Species-specific patterns of population genetic structure differ on a microgeographic scale
Coral exhibits substantial variation in pelagic larval duration, dispersal range, and population connectivity. In this study, we used reduced representation genotyping to compare the genetic structure of Caribbean reef-building species along the southeastern Dominican Republic coastline to assess connectivity within the likely dispersal kernel. Despite relatively small geographic distance between reefs, species-specific differences in genetic structure were observed.
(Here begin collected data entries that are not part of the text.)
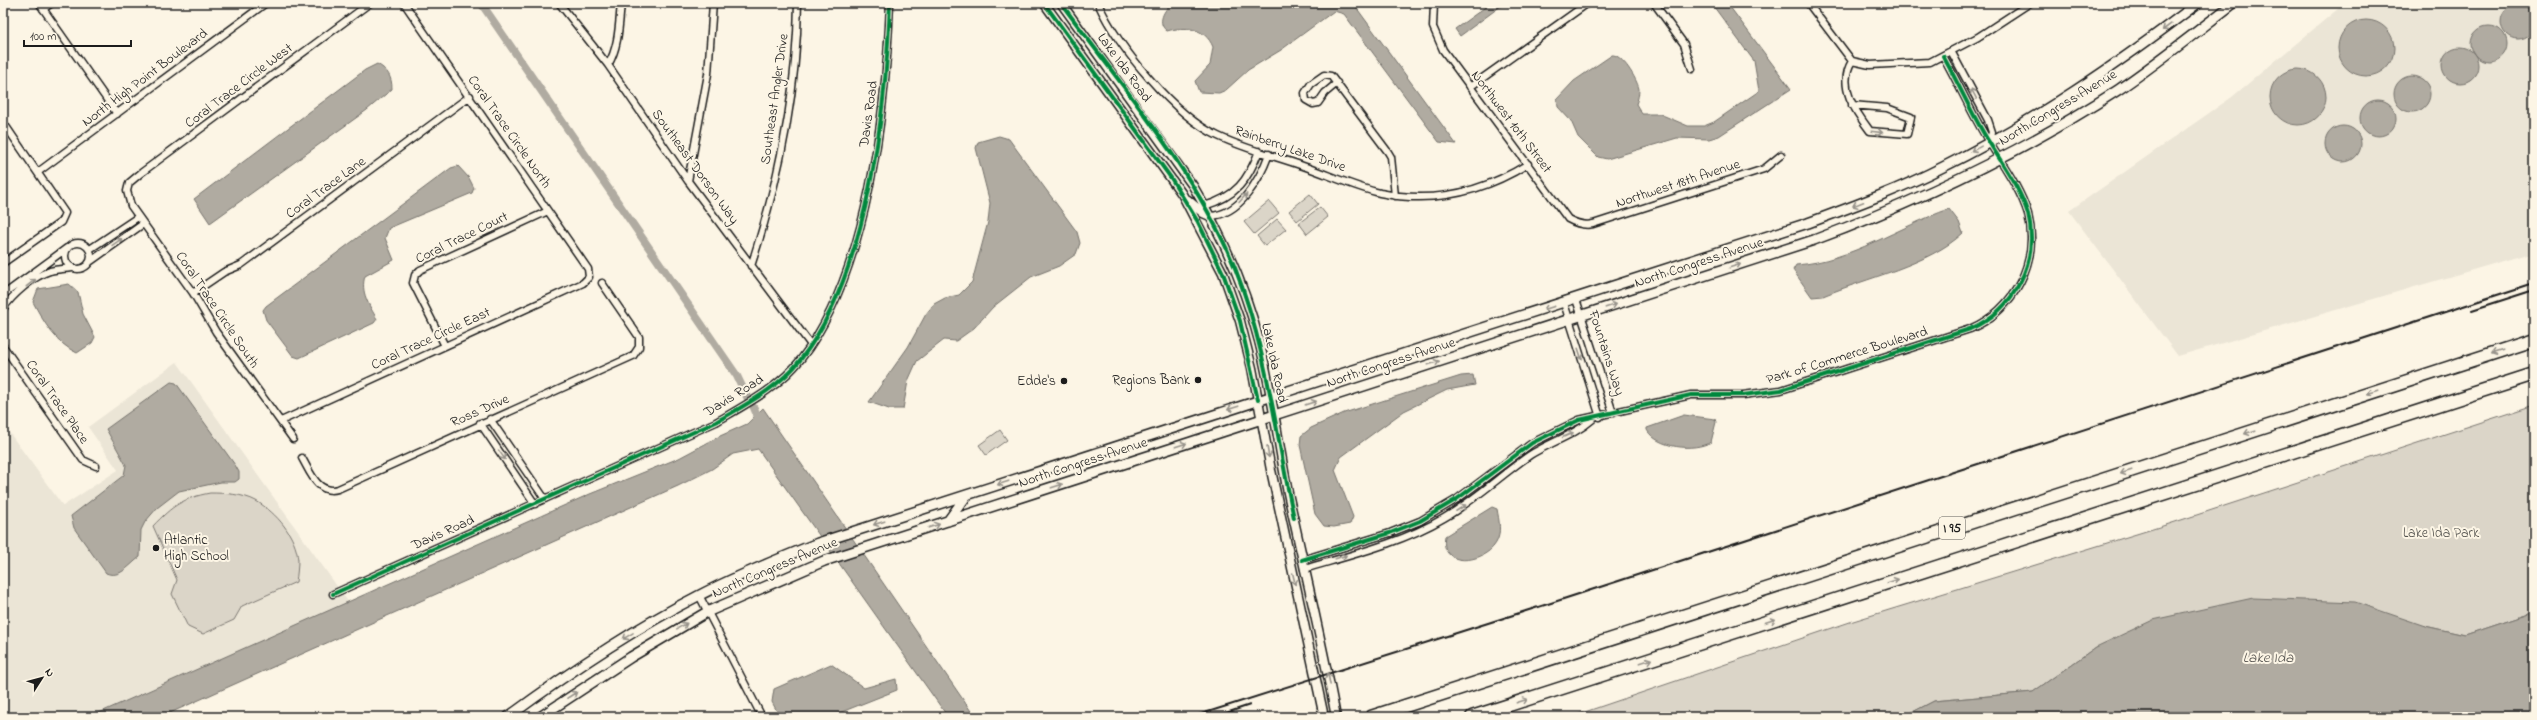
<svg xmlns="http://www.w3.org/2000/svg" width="2537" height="720" font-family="'Indie Flower',sans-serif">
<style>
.built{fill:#ebe5d6}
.green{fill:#dbd5c8;stroke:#7c7872}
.water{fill:#b0aba1;stroke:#75726c}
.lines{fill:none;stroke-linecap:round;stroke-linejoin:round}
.canal{stroke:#b0aba1;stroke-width:8}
.minor-casing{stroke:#1c1c1c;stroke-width:9}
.tertiary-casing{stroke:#1c1c1c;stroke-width:11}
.secondary-casing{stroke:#1c1c1c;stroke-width:12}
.motorway-casing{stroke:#1c1c1c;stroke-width:15}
.minor{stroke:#fcf5e5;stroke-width:6}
.tertiary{stroke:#fcf5e5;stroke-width:8}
.secondary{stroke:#fcf5e5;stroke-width:9}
.motorway{stroke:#fcf5e5;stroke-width:12}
.rail{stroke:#1c1c1c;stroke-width:2}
.cycleway-casing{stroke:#fcf5e5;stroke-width:6}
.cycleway{stroke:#00873e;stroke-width:4}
.oneway{stroke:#97938b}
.poi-dot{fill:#1c1c1c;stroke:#fcf5e5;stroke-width:1.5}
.labels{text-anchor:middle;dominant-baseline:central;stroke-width:4;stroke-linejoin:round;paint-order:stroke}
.shield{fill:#fcf5e5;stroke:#5f5d58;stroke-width:1}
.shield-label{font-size:13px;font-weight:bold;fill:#1c1c1c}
.street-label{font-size:14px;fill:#1c1c1c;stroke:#fcf5e5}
.poi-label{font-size:14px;fill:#1c1c1c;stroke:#fcf5e5;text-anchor:end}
.park-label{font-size:14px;fill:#555450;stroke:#fcf5e5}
.water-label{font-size:15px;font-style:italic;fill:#575551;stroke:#fcf5e5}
</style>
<rect width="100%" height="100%" fill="#fcf5e5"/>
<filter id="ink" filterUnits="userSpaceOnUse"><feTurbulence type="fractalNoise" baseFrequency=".025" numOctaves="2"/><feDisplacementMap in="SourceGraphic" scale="8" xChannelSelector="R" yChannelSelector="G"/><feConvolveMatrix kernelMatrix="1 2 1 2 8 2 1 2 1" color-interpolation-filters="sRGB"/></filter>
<g filter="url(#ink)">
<!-- built -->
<path class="built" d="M2345 3H2534V252L2178 356 2069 211 2232 97Z
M177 362 349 603 90 717H3V424L63 506 118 470 88 427Z"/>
<!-- green -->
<path class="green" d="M1310 194 1318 204 1297 221 1289 211Z
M1269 201 1279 213 1254 234 1244 222Z
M1320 207 1328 217 1307 234 1299 223Z
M1277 219 1286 229 1265 246 1257 236Z
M2534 405V612L2465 635 2425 626 2096 647 2033 692 1934 701 1903 717H1570L1850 622 2169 524Z
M1000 430 1007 440 986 455 979 445Z
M210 493C225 493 243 494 256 501 277 513 296 536 298 560 298 567 297 575 296 582L242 606 234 620 203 634 188 627 172 594 177 580 153 526C172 506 183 498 210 493Z"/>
<!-- water -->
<path class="water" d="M1172 3H1353L1456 144 1439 142 1344 14 1334 11 1281 50 1248 70 1226 90 1219 93 1199 92 1195 81 1210 65 1213 47C1205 27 1185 26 1167 31 1156 23 1164 10 1172 3Z
M1491 3H1505L1460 36 1455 29Z
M1711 3H1727L1791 89 1719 136 1709 139 1677 138 1607 159 1598 157 1578 137 1571 121 1558 107 1557 99 1574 81 1612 55C1622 54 1637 79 1639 89 1639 94 1638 99 1636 104L1642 114H1660L1688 126H1704L1714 122 1759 91 1754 61Z
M2501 22a17 17 0 1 1 34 0a17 17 0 1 1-34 0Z
M2338 48a28 28 0 1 1 56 0a28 28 0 1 1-56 0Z
M2471 44a18 18 0 1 1 36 0a18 18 0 1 1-36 0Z
M2442 65a18 18 0 1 1 36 0a18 18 0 1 1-36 0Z
M377 64C388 70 392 77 392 89L367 110 210 223 194 199 365 70Z
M2270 97a28 28 0 1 1 56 0a28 28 0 1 1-56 0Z
M2394 94a18 18 0 1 1 36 0a18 18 0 1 1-36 0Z
M2360 118a18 18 0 1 1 36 0a18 18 0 1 1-36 0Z
M2325 144a18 18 0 1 1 36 0a18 18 0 1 1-36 0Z
M999 136 1009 139 1014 146 1077 232 1080 243 1076 254 1059 266 1031 277 993 307 974 328 956 341 944 340 917 361 908 381 903 409H889L869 402 908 347 926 314 934 304 945 298 959 295 972 282 988 222 990 203 976 148 978 142Z
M458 166 469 178 474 188 472 193 389 228 385 238 394 260 365 276C360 292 369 305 377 319L374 323 299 358 293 356 266 320 263 310 266 306 451 168Z
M1949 209 1959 222 1963 233C1929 265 1866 278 1823 296L1812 297 1793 270 1796 265C1851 261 1898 227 1949 209Z
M69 284 78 292 83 314 95 337 92 343 77 353C56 343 44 323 33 302L38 289Z
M1473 375 1475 385 1447 390 1404 411 1341 457 1335 470 1353 517 1350 524 1334 527 1324 526 1315 514 1300 445 1301 436 1311 428 1344 413 1461 376Z
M171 382 176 383 235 465 239 472V479L235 482H221L179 491 157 508 145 522 141 530 140 557C129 565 120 579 106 573L74 528 71 516 124 475 126 465 106 429Z
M763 408 975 717H948L758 449 733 454 712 469 678 486 161 717H90L590 494 679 458 720 436 747 424Z
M1684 415 1715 419 1716 422 1711 442C1694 452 1657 448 1647 430V428Z
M1492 507 1497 509C1499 520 1502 533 1496 543 1484 564 1439 569 1445 536Z
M2253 598 2355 602 2425 626 2465 635 2534 612V717H1903L1934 701 2033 692 2096 647 2153 620Z
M831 664 864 688 896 679 897 690 829 717H780L772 702 774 689Z"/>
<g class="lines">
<!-- canal -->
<path class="canal" d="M481 3 737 376 747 397
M754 408 761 424"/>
<defs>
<path id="minor" d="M39 3 117 114
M559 3 608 65 688 181 811 345
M1098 3C1117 46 1175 116 1218 136 1245 149 1275 156 1303 166 1329 175 1355 187 1380 193 1433 204 1483 192 1528 164
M1434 3 1433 27 1443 50 1568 219C1577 224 1584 226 1593 224L1764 169 1781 155
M1654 3 1684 44 1692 69
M1808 3 1852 61 1870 65 1930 62 1978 37 2030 3
M43 9 52 3
M1951 51 1988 120 1992 132 1989 142
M608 65C619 47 619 23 621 3
M1337 83 1325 93 1318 103 1313 104 1306 100 1305 93 1311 84 1324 75 1331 76 1388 152 1391 157 1395 196
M1470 87 1588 3
M1852 105 1887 108 1911 117 1907 134 1870 131C1855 111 1837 86 1852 61
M3 122 65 213 61 222 3 263
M38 172 266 3
M688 181 708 74 713 3
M1204 206C1236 197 1248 180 1259 151
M1210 216C1240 215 1260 179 1269 154
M65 256a13 13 0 1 1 26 0a13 13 0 1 1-26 0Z
M90 249 138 217
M91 261 143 224
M751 266C779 181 797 93 798 3
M193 293 224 272 241 265 470 96
M3 295 67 248
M1576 299 1613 413
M1564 303 1600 417
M3 309C12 295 34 276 50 271 57 269 65 269 72 268
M3 346 83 460 96 466
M445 346 413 283 415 275 420 270 548 211
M490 419 545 499
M281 421 583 283 589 277 588 269 404 3
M480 423 535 504
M293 439 216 332 193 293 131 206 127 191 129 183 141 173 370 3
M302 458C310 472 318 495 338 489L633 356 639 347V337L602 283
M1302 560 1390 533 1420 521 1457 499 1532 443 1579 420 1691 395H1743L1781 390 1970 329C2014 310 2040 262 2028 214 2020 188 2003 165 1989 142 1972 115 1959 84 1943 56
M1304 569C1351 555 1402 543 1444 518 1475 500 1501 475 1530 455 1551 442 1575 435 1593 419
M333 594 716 422C745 405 780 387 801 359 868 273 886 110 890 3
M699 595 762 717"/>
<path id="tertiary" d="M1044 3 1182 194 1223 273 1240 321 1252 368 1271 470 1324 717
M1061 3 1193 186C1222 235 1245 286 1259 341 1272 391 1278 442 1288 493 1304 567 1322 642 1336 717
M1188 200 1203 213 1210 216"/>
<path id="secondary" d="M948 521 967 495
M508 717C568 673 631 630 698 596 736 576 778 559 818 543L1808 223C1854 206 1900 189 1943 167 2034 122 2118 64 2198 3
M540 717 631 657 707 612 824 561 1814 240C1921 200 2022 152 2118 90 2158 63 2196 32 2234 3"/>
<path id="motorway" d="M1371 717 2534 340
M1472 717 2534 374"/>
</defs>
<!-- minor casing -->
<use href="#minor" class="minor-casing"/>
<!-- tertiary casing -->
<use href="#tertiary" class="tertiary-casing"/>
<!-- secondary casing -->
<use href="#secondary" class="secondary-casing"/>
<!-- motorway casing -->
<use href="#motorway" class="motorway-casing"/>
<!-- minor -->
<use href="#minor" class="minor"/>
<!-- tertiary -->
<use href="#tertiary" class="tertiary"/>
<!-- secondary -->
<use href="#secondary" class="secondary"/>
<!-- motorway -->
<use href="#motorway" class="motorway"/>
<!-- rail -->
<path class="rail" d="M2472 310 2534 290
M1192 717 1551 603 2534 283
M1214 717 1250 705"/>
<defs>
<path id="cycleway" d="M1044 3 1171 178 1198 222 1223 273 1240 321 1258 400
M1061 3C1121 85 1197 174 1235 268 1267 348 1276 435 1294 518
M1302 560 1390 533 1420 521 1457 499 1532 443 1579 420 1691 395H1743L1781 390 1970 329C2014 310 2040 262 2028 214 2020 188 2003 165 1989 142 1972 115 1959 84 1943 56
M333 594 716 422C745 405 780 387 801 359 868 273 886 110 890 3"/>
</defs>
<!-- cycleway casing -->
<use href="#cycleway" class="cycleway-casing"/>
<!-- cycleway -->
<use href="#cycleway" class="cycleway"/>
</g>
<!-- one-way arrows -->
<defs><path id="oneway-shaft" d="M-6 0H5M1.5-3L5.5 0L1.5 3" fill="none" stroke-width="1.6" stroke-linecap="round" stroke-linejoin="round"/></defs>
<g class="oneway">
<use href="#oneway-shaft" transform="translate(2167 27) rotate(143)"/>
<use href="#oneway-shaft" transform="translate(1974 94) rotate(-118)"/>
<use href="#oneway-shaft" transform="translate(1877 132) rotate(7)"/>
<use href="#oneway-shaft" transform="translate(1976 149) rotate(151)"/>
<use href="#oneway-shaft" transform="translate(1243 198) rotate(-48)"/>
<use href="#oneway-shaft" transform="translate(1858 204) rotate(158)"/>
<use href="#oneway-shaft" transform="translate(117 242) rotate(-35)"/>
<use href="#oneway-shaft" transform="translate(1735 266) rotate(-18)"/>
<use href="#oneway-shaft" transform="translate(31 283) rotate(-38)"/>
<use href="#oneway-shaft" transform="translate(1611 306) rotate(-18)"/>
<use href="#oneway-shaft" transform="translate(1549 308) rotate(163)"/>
<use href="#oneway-shaft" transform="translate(2497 352) rotate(162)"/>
<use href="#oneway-shaft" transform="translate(1580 354) rotate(72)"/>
<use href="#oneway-shaft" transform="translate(1434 363) rotate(-18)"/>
<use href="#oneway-shaft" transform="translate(2373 392) rotate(162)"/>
<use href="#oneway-shaft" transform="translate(1311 403) rotate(-18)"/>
<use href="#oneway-shaft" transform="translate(1233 408) rotate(162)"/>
<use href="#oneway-shaft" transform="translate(2250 432) rotate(162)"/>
<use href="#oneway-shaft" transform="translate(1568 435) rotate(-24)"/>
<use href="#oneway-shaft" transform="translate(1181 445) rotate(-18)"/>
<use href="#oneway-shaft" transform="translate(1268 452) rotate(80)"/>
<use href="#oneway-shaft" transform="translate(502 455) rotate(55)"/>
<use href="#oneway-shaft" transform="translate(2126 472) rotate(162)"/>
<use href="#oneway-shaft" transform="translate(1003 483) rotate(162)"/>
<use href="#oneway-shaft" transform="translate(1057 486) rotate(-18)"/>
<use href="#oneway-shaft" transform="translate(1461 508) rotate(-33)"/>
<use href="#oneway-shaft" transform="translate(879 523) rotate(162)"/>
<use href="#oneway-shaft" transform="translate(934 526) rotate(-18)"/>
<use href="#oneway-shaft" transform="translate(1341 557) rotate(-17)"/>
<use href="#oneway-shaft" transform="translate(1294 579) rotate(77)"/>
<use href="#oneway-shaft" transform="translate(1893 581) rotate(-18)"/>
<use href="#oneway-shaft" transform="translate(1770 621) rotate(-18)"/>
<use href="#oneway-shaft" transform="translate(682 626) rotate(-29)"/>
<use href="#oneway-shaft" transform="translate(628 636) rotate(148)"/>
<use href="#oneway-shaft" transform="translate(1646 661) rotate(-18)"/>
<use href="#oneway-shaft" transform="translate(1329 679) rotate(-101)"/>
<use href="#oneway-shaft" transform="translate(572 695) rotate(-33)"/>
<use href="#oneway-shaft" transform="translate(1522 701) rotate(-18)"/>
</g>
</g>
<!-- markers -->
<g class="poi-dot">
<circle cx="1198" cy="380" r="4"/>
<circle cx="1064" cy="381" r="4"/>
<circle cx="156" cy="548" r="4"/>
</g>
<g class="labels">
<!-- shield labels -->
<rect class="shield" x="1939" y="517" width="26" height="22" rx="3"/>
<g class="shield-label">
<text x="1952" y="528">I 95</text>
</g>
<!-- street labels -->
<g class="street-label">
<text transform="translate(1124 68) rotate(54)">Lake Ida Road</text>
<text transform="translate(145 78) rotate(-37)">North High Point Boulevard</text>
<text transform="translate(239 86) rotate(-37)">Coral Trace Circle West</text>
<text transform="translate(775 99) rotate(-82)">Southeast Angler Drive</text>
<text transform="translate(2058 108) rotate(-31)">North Congress Avenue</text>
<text transform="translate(869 114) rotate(-82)">Davis Road</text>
<text transform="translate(1511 122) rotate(53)">Northwest 10th Street</text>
<text transform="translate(509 132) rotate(55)">Coral Trace Circle North</text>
<text transform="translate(1290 149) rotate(19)">Rainberry Lake Drive</text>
<text transform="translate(695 167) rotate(54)">Southeast Dorson Way</text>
<text transform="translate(1678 184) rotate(-18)">Northwest 18th Avenue</text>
<text transform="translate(326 188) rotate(-36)">Coral Trace Lane</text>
<text transform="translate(462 238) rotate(-26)">Coral Trace Court</text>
<text transform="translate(1699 263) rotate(-18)">North Congress Avenue</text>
<text transform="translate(217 310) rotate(56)">Coral Trace Circle South</text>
<text transform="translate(431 339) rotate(-25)">Coral Trace Circle East</text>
<text transform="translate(1606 353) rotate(72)">Fountains Way</text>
<text transform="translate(1847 356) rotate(-17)">Park of Commerce Boulevard</text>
<text transform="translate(1274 363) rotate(78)">Lake Ida Road</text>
<text transform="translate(1391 363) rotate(-18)">North Congress Avenue</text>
<text transform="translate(734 396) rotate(-32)">Davis Road</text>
<text transform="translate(57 402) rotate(55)">Coral Trace Place</text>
<text transform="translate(480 411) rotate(-24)">Ross Drive</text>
<text transform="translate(1083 463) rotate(-18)">North Congress Avenue</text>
<text transform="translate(443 533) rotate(-24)">Davis Road</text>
<text transform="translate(775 568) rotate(-23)">North Congress Avenue</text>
</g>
<!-- poi labels -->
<g class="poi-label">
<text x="1190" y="380">Regions Bank</text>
<text x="1056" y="381">Edde's</text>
<text x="164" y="540" text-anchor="start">Atlantic<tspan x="164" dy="16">High School</tspan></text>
</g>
<!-- park labels -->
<g class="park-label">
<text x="2441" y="533">Lake Ida Park</text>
</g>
<!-- water labels -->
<g class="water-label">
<text x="2268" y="658">Lake Ida</text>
</g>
</g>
<!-- margin -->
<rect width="2537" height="720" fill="none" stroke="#fcf5e5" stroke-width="16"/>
<rect x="8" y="8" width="2521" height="704" fill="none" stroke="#1c1c1c" stroke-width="1.5" filter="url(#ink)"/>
<!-- north arrow -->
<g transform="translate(42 678) rotate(54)" stroke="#fcf5e5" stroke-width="3" paint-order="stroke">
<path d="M0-3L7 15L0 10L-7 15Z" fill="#1c1c1c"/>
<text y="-6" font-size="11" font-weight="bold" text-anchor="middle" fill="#1c1c1c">N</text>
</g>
<!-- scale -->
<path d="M24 40v6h107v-6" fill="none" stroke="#1c1c1c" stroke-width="2"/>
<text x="30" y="40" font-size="12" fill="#1c1c1c" stroke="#fcf5e5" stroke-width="3" paint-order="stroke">100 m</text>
</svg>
The broadcasting coral Orbicella faveolata had high levels of genetic connectivity. Between the two brooding species, Agaricia agaricites showed strong genetic subdivision, while Porites astreoides exhibited high levels of gene flow . These results suggest that multiple factors outside of life history characteristics influence genetic differentiation among populations, with species-level variability underscoring the importance of restoration and management strategies tailored to individual species, considering regional genetic and environmental variability.